Les médias vont-ils interdire les commentaires sous leurs publications Facebook ?
Par François Nadeau
30 juin 2021
Le 15 juin dernier, CBC annonçait qu’elle retirait à ses abonnés la possibilité de commenter ses publications Facebook. Qu’est-ce qui a mené à cette décision, qu’elles en seront les impacts et combien de médias décideront de faire de même ?
En 2016, le journal The Telegraph annonçait la fermeture de la section commentaires de son site Internet. The Telegraph imitait alors une série d’autres médias ayant choisi de faire de même. Dans la majorité des cas, les nombreux commentaires inappropriés qu’on pouvait trouver au bas de leurs articles et la lourdeur de gérer ceux-ci justifiaient leur décision.
Quatre ans plus tard, en avril 2020, The Telegraph annonçait que la section commentaires de son site serait désormais réservée à ses abonnés. Selon le site, il s’agissait là d’une façon d’assurer des échanges plus civilisés.
Dans les dernières années, plusieurs sections commentaires de sites de nouvelles ont peu à peu perdu en popularité. L’absence de réels échanges et les nombreux commentaires haineux qu’on peut y trouver peuvent expliquer en partie le phénomène. La popularité accrue des médias sociaux constitue également un facteur qui a contribué à cette perte d’attrait. Cela n’a toutefois pas réglé le problème de la haine et de l’intimidation en ligne.
Diffamation, intimidation et menaces
En 2019, dans le cadre d’accusations de diffamation, un juge australien déterminait que les médias étaient responsables des commentaires laissés sur leur page Facebook. Pour ces derniers, ce jugement signifiait qu’en plus de la gestion des commentaires inappropriés sur leur page, ils seraient dorénavant responsables de les prévenir.
Quelques mois plus tard, la pandémie de COVID-19 a favorisé une montée des commentaires haineux et des menaces en ligne envers différents politiciens, journalistes et chroniqueurs. Ce phénomène n’est évidemment pas limité au Canada.

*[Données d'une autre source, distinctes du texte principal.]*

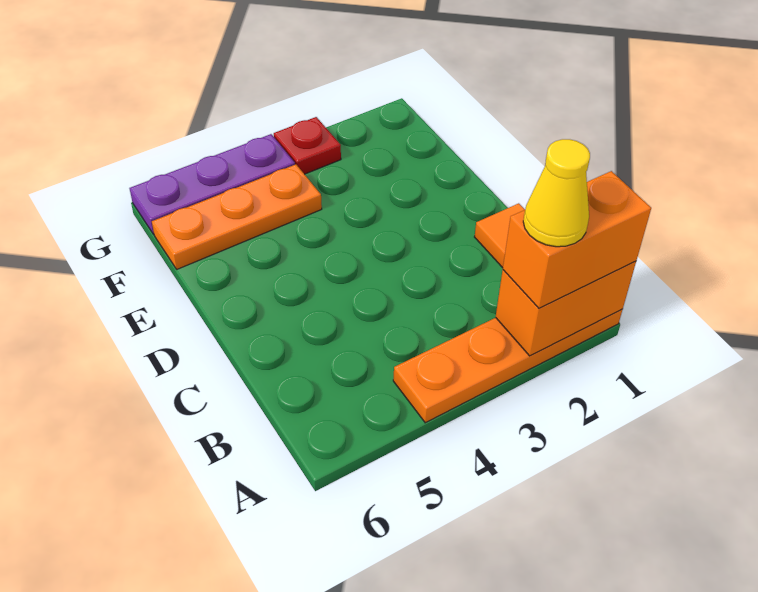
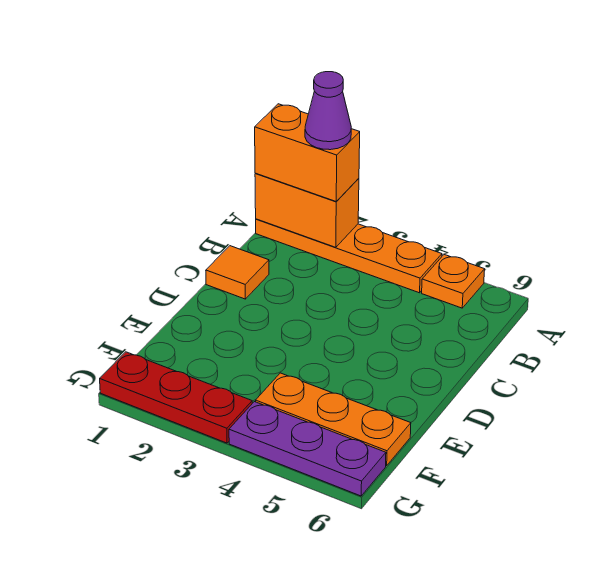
yellow 1x1 cone [523,139,590,247] -> purple 1x1 cone [305,72,351,150]
none -> orange 1x1 plate [422,255,485,308]
red 1x1 plate [274,117,341,174] -> red 1x3 plate [100,352,252,443]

Devant cette haine contre laquelle les médias sociaux se battent depuis des années, Facebook a décidé en mars dernier de permettre aux administrateurs de pages, notamment les médias, de contrôler qui peut commenter sur celles-ci. La possibilité de réagir à une publication peut être ouverte à tous, comme elle peut se limiter aux personnes et aux organisations mentionnées dans celle-ci.
Le cas de la CBC : le premier d’une longue série ?
Quelques mois après l’annonce de Facebook, la CBC annonce qu’elle retire donc la possibilité à ses abonnés de commenter ses publications sur le réseau. Le diffuseur explique sa décision par la lourdeur de la gestion de sa page Facebook, mais aussi par les nombreuses attaques et menaces envers ses journalistes. La page de la CBC compte près de 600 000 abonnés. Le projet pilote a été annoncé pour une durée de quatre semaines.
Il restera à voir si la CBC poursuivra dans cette voie après ces quatre semaines d’essai, et surtout si d’autres médias emboiteront le pas.
À première vue, les médias se libèrent d’un gros poids en éliminant la possibilité laissées aux internautes de commenter leurs publications. Toutefois, cette façon de faire pose un risque. D’abord, l’algorithme de Facebook favorise les publications générant un nombre élevé d’interactions. Le fait de désactiver les commentaires pourrait avoir un effet négatif sur la portée des publications.
De plus, il faudra voir dans quelle proportion les abonnés se désintéresseront des pages qui ne les laisseront pas exprimer leur point de vue. Affaire à suivre donc.